Not all staff levels will be shrinking at Pwin. The board will feature some additional faces, and the returning characters will be getting a significant bump in compensation. Some Bwin board members that formerly received an annual fee of €32k now stand to collect £130k from Pwin. Pwin’s COO will see his pay packet grow from £246K to £428k + bonus. Manfred Bodner isn’t getting his salary doubled, but perhaps Pwin’s new Non-Executive Director expects to be preoccupied by other matters, such as supervising the planned expansion of his Bar Italia restaurant chain.
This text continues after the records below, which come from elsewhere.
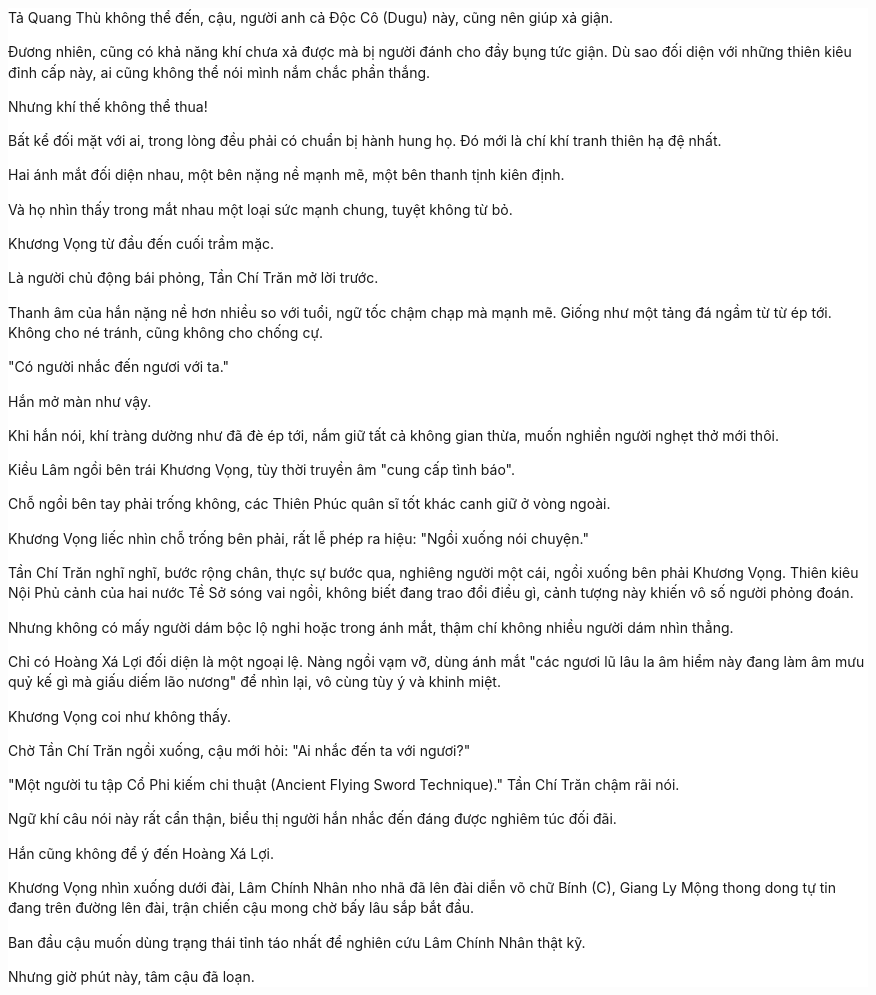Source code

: Tả Quang Thù không thể đến, cậu, người anh cả Độc Cô (Dugu) này, cũng nên giúp xả giận.

Đương nhiên, cũng có khả năng khí chưa xả được mà bị người đánh cho đầy bụng tức giận. Dù sao đối diện với những thiên kiêu đỉnh cấp này, ai cũng không thể nói mình nắm chắc phần thắng.

Nhưng khí thế không thể thua!

Bất kể đối mặt với ai, trong lòng đều phải có chuẩn bị hành hung họ. Đó mới là chí khí tranh thiên hạ đệ nhất.

Hai ánh mắt đối diện nhau, một bên nặng nề mạnh mẽ, một bên thanh tịnh kiên định.

Và họ nhìn thấy trong mắt nhau một loại sức mạnh chung, tuyệt không từ bỏ.

Khương Vọng từ đầu đến cuối trầm mặc.

Là người chủ động bái phỏng, Tần Chí Trăn mở lời trước.

Thanh âm của hắn nặng nề hơn nhiều so với tuổi, ngữ tốc chậm chạp mà mạnh mẽ. Giống như một tảng đá ngầm từ từ ép tới. Không cho né tránh, cũng không cho chống cự.

"Có người nhắc đến ngươi với ta."

Hắn mở màn như vậy.

Khi hắn nói, khí tràng dường như đã đè ép tới, nắm giữ tất cả không gian thừa, muốn nghiền người nghẹt thở mới thôi.

Kiều Lâm ngồi bên trái Khương Vọng, tùy thời truyền âm "cung cấp tình báo".

Chỗ ngồi bên tay phải trống không, các Thiên Phúc quân sĩ tốt khác canh giữ ở vòng ngoài.

Khương Vọng liếc nhìn chỗ trống bên phải, rất lễ phép ra hiệu: "Ngồi xuống nói chuyện."

Tần Chí Trăn nghĩ nghĩ, bước rộng chân, thực sự bước qua, nghiêng người một cái, ngồi xuống bên phải Khương Vọng. Thiên kiêu Nội Phủ cảnh của hai nước Tề Sở sóng vai ngồi, không biết đang trao đổi điều gì, cảnh tượng này khiến vô số người phỏng đoán.

Nhưng không có mấy người dám bộc lộ nghi hoặc trong ánh mắt, thậm chí không nhiều người dám nhìn thẳng.

Chỉ có Hoàng Xá Lợi đối diện là một ngoại lệ. Nàng ngồi vạm vỡ, dùng ánh mắt "các ngươi lũ lâu la âm hiểm này đang làm âm mưu quỷ kế gì mà giấu diếm lão nương" để nhìn lại, vô cùng tùy ý và khinh miệt.

Khương Vọng coi như không thấy.

Chờ Tần Chí Trăn ngồi xuống, cậu mới hỏi: "Ai nhắc đến ta với ngươi?"

"Một người tu tập Cổ Phi kiếm chi thuật (Ancient Flying Sword Technique)." Tần Chí Trăn chậm rãi nói.

Ngữ khí câu nói này rất cẩn thận, biểu thị người hắn nhắc đến đáng được nghiêm túc đối đãi.

Hắn cũng không để ý đến Hoàng Xá Lợi.

Khương Vọng nhìn xuống dưới đài, Lâm Chính Nhân nho nhã đã lên đài diễn võ chữ Bính (C), Giang Ly Mộng thong dong tự tin đang trên đường lên đài, trận chiến cậu mong chờ bấy lâu sắp bắt đầu.

Ban đầu cậu muốn dùng trạng thái tỉnh táo nhất để nghiên cứu Lâm Chính Nhân thật kỹ.

Nhưng giờ phút này, tâm cậu đã loạn.
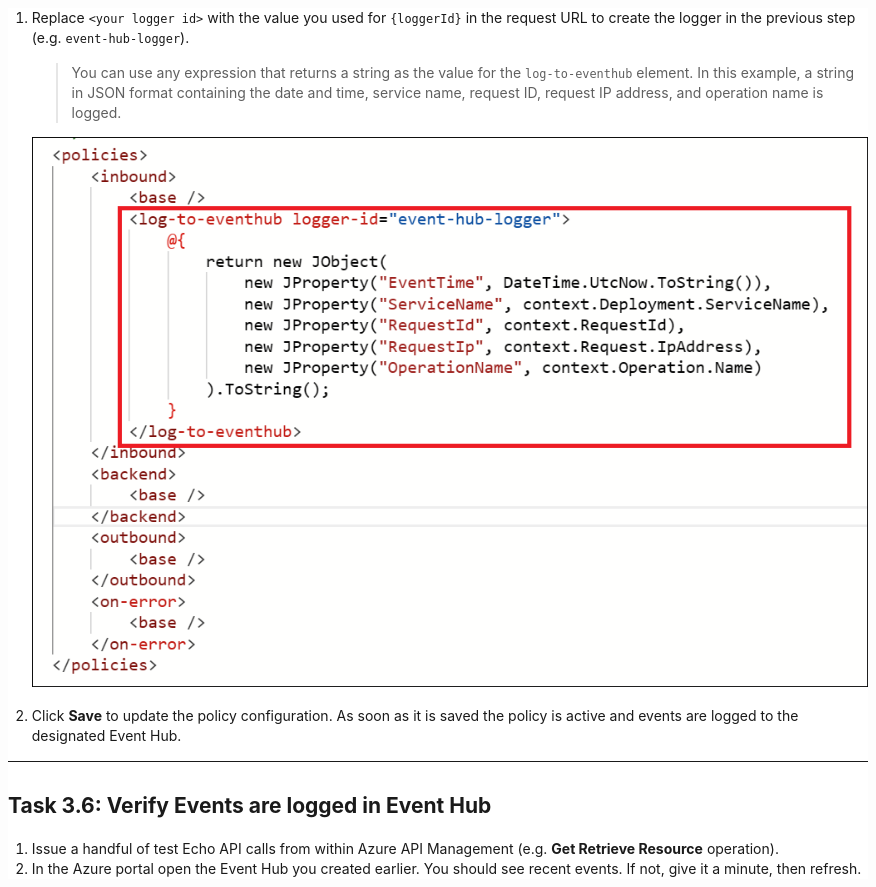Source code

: 1. Replace `<your logger id>` with the value you used for `{loggerId}` in the request URL to create the logger in the previous step (e.g. `event-hub-logger`).

    > You can use any expression that returns a string as the value for the `log-to-eventhub` element. In this example, a string in JSON format containing the date and time, service name, request ID, request IP address, and operation name is logged.

    ![APIM Add to Event Hub](media/25.png)

1. Click **Save** to update the policy configuration. As soon as it is saved the policy is active and events are logged to the designated Event Hub.

---

## Task 3.6: Verify Events are logged in Event Hub

1. Issue a handful of test Echo API calls from within Azure API Management (e.g. **Get Retrieve Resource** operation).
1. In the Azure portal open the Event Hub you created earlier. You should see recent events. If not, give it a minute, then refresh.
These execs will likely justify the pay rise as a reflection of the sheer immensity of the behemoth now under their control, and because by helping to create this behemoth, they believe they have brought increased value to the shareholders. It’s not surprising that they would think this way. An international three-year KPMG study of the 700 most expensive shareholder deals found that 82% of the execs involved believed their own deals had been successful. But perception isn’t always reality — the same KPMG study found that 83% of those deals had verifiably failed to increase shareholder value. So what do the numbers reveal about the Pwin deal?
STOCK IT TO ME
Bwin and PartyGaming announced their intention to merge on July 29. Based on that day’s closing share prices, Bwin stock had fallen 39% by the end of 2010, while Party fell 50%. Of course, the July 29 announcement sent both stocks soaring, meaning they had farther to fall, so let’s recalculate using figures from the week before the announcement. Under that scenario, Bwin’s stock fell 25% and Party’s dropped 13%. Those figures may seem a little less harsh, until you realize that the broader index of each company’s respective stock exchange gained 15% (Viennese ATX) and 16% (FTSE 250) during the same period.
Undoubtedly, when it’s all said and done, the people at the top of the Pwin pyramid driving this deal expect to emerge with fists full of cash. We strongly suspect that the average shareholder will be left holding the bag. Not for nothing do the merger docs note the possibility of the ‘failure to realize the anticipated benefits of the Merger.’